● Exercise 1
From the post on Palestinian refugees, answer each question on its own line:
(a) To which UN body do Palestinian diplomats hope to submit a bid this month?
(b) Which agency's definition counts the descendants of those who fled in 1948 as refugees?
(c) How many refugees were there from 1948, and what is the current total?
● Exercise 2
Can you rewrite the stretch of the post on Palestinian refugees from "Sixty-Three Years and" through "pressure on Israel.", putting "political pressure" in place of "diplomatic pressure"?

● Reading passage

Thursday, September 08, 2011

Sixty-Three Years and Counting: Palestinian Refugees

This month, Palestinian diplomats hope to submit a bid to the UN Security Council that would have their territories formally recognized as a Palestinian state. The US promises a veto, but the Palestinians hope that a favorable vote in the General Assembly could still increase the diplomatic pressure on Israel.

Students of refugee law will find a highly complex and controversial case in this situation.  Due to a strange definition by the U.N. Relief and Works Agency (UNRWA) tasked to the situation, not only the Palestinians who fled in the 1948 war are classified as refugees, but also their descendents. This means that the half a million refugees from 1948 have ballooned to a current total of nearly five million. Israel, fearful of losing its Jewish demography through a wave of immigrants, refuses to contemplate offering any “Right of Return” to these refugees. Meanwhile, more and more Palestinians are born stateless, having neither Israeli citizenship nor citizenship in the nonexistent Palestinian state. Instead, they merely get refugee status cards from UNRWA (and none are automatically eligible for asylum in the US because they do not have a “well-founded fear of persecution”; a life of poverty does not qualify).

● Data records

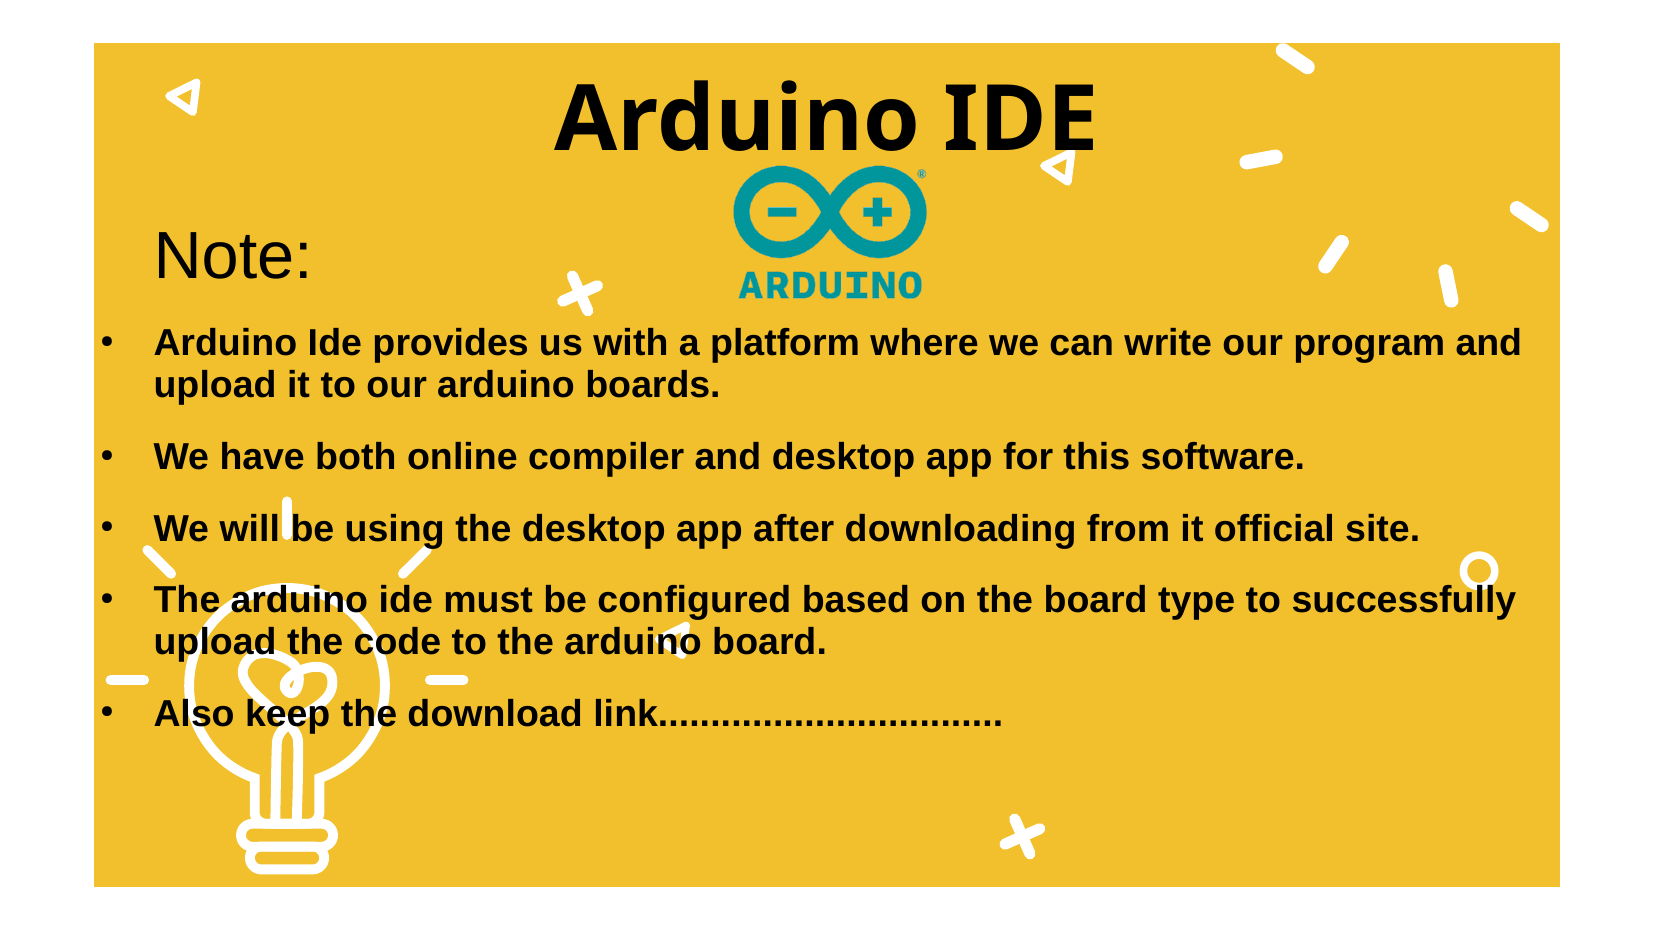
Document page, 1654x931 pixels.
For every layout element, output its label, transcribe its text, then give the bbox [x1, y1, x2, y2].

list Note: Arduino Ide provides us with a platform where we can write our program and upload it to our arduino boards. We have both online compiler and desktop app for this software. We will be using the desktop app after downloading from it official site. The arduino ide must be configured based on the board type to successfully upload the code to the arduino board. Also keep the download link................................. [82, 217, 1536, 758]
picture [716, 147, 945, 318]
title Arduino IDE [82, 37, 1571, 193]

* * *

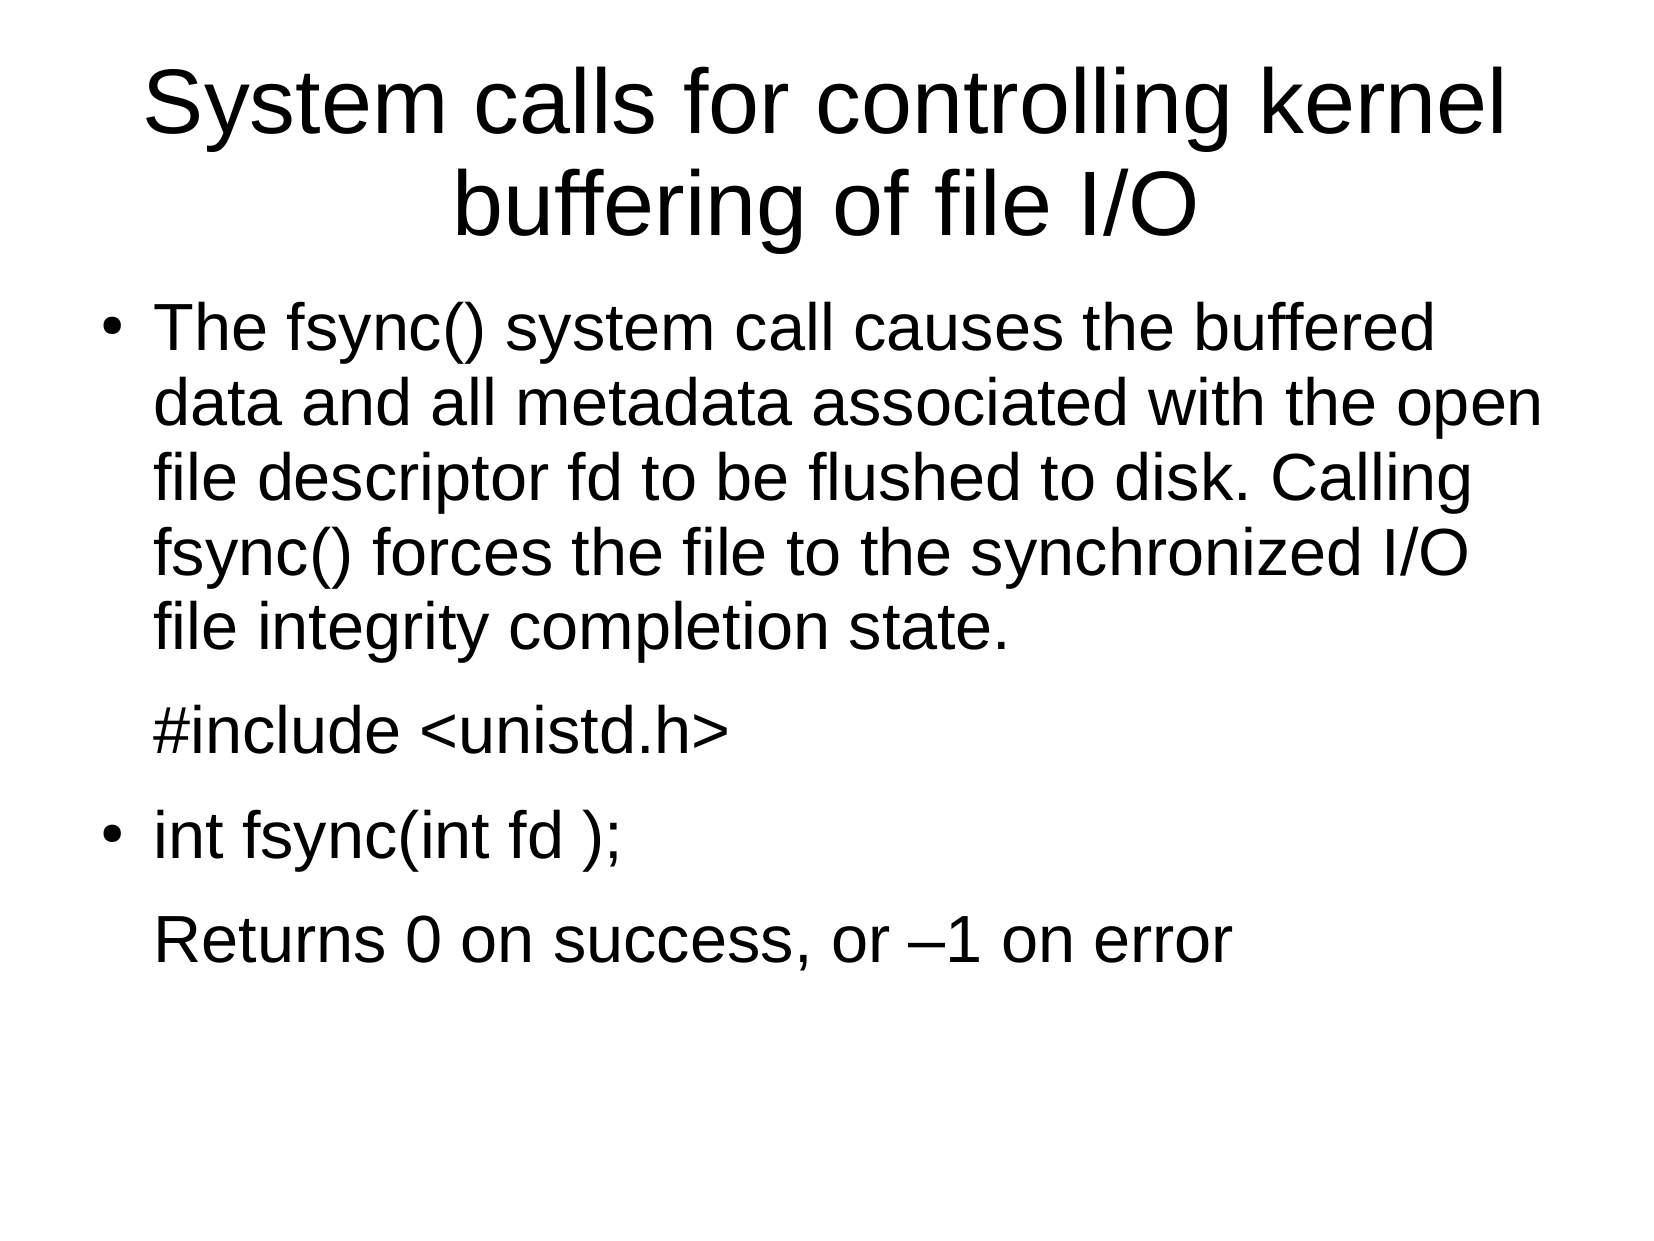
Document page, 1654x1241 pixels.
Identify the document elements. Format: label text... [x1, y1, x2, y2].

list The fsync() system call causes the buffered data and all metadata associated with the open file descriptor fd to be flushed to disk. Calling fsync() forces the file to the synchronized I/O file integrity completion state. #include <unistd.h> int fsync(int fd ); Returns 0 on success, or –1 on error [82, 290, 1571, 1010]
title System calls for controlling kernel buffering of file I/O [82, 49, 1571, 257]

● Written reply 1
(a) The UN Security Council.
(b) The U.N. Relief and Works Agency (UNRWA).
(c) Half a million from 1948, and a current total of nearly five million.

● Written reply 2
Sixty-Three Years and Counting: Palestinian Refugees

This month, Palestinian diplomats hope to submit a bid to the UN Security Council that would have their territories formally recognized as a Palestinian state. The US promises a veto, but the Palestinians hope that a favorable vote in the General Assembly could still increase the political pressure on Israel.